As we head into the long Labor Day weekend, I thought I’d highlight some research on two psychological health topics near and dear to working people — the fortunate ones who are not currently unemployed, that is.
None of the findings for these topics — how technology and other factors have made it more difficult to detach psychologically from our work when we’re at home and how a long work commute hinders our happiness — will come as a surprise to anybody. But they do serve as a reminder that our lifestyle choices can influence how successfully we navigate the work-home divide — and our happiness.
The difficulty of leaving work at work
One recent study looked at how people successfully (or not) detach psychologically from their jobs during non-work hours. As the authors of the study, which appears in the Journal of Occupational Health Psychology, note, “psychological detachment from work during nonwork time is important for employee recovery and health.”
Two factors helped employees make that detachment: having a strong attitude of “I’m not going to bring my work home” (a preference for work-home segmentation) and being in a work environment where it’s not the norm to bring work home (a culture of work-home segmentation).
But even when these factors are present, employees find it difficult to not be drawn into work activities on their off hours. The authors suspected that use of technology (e-mail, Internet, cell phones, PDAs) was a key reason. So they surveyed 431 recent college graduates with full-time jobs and found that, yes, indeed, people who succumbed to using those technologies for work purposes while at home struggled to keep their home and work lives separate.
Like I said, no surprise there. But the findings are a reminder that we need to be proactive about keeping our work, well, at work.
“It’s important to note that technology did not explain all of the variance [in the work-home detachment identified in the study],” note the writers of a summary of the study on the British Psychological Study’s website, “which means that setting strict rules about technology use is not the only way to help psychological detachment, nor necessarily sufficient; you may want to develop habits that deal with ruminations [worries about work], develop end-of-day rituals, or establish clearer boundaries with colleagues. But technology certainly plays a part, and so it’s worth considering the practices of your own workplace: for instance, are the trends towards shedding work desktops for laptops, and ‘bring your own computer’ programs, helping or hurting us?”
The ‘commuting paradox’
Over at his Frontal Cortex blog at Wired, science writer Jonah Lehrer riffed this week on happiness research, including the impact that commuting has on our happiness. He cites, for example, a survey involving 1,000 women living in a large, unidentified Midwestern city, which found that commuting is, as Lehrer puts it, “the absolute worst thing in the world.”

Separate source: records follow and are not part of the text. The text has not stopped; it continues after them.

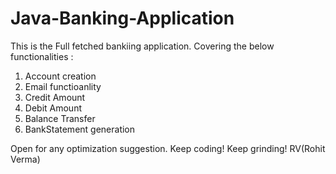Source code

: # Java-Banking-Application

This is the Full fetched bankiing application.
Covering the below functionalities : 
1. Account creation
2. Email functioanlity
3. Credit Amount
4. Debit Amount
5. Balance Transfer
6. BankStatement generation

Open for any optimization suggestion.
Keep coding!
Keep grinding!
RV(Rohit Verma)
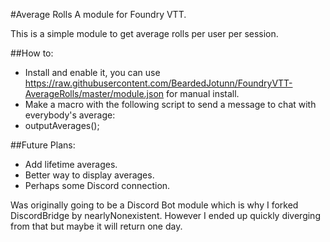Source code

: #Average Rolls
A module for Foundry VTT.

This is a simple module to get average rolls per user per session. 

##How to:
 - Install and enable it, you can use https://raw.githubusercontent.com/BeardedJotunn/FoundryVTT-AverageRolls/master/module.json for manual install.
 - Make a macro with the following script to send a message to chat with everybody's average:
 - outputAverages();

##Future Plans:
 - Add lifetime averages.
 - Better way to display averages.
 - Perhaps some Discord connection. 

Was originally going to be a Discord Bot module which is why I forked DiscordBridge by nearlyNonexistent. However I ended up quickly diverging from that but maybe it will return one day.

“[I]t’s not just survey data that confirms the horror of rush hour,” says Lehrer. “A few years ago, the Swiss economists Bruno Frey and Alois Stutzer outlined a human bias they called ‘the commuting paradox.’ They found that, when people are choosing where to live, they consistently underestimated the pain of a long commute. As a result, they mistakenly believed that the McMansion in the suburbs, with its extra bedroom and sprawling lawn, will make them happier, even though it might force them to drive an additional forty-five minutes to work. It turns out, though, that traffic is torture, and the big house isn’t worth it. According to the calculations of Frey and Stutzer, a person with a one-hour commute has to earn 40 percent more money to be as satisfied with life as someone who walks to the office.”
Enjoy the long commute-free weekend. And try to stay unplugged.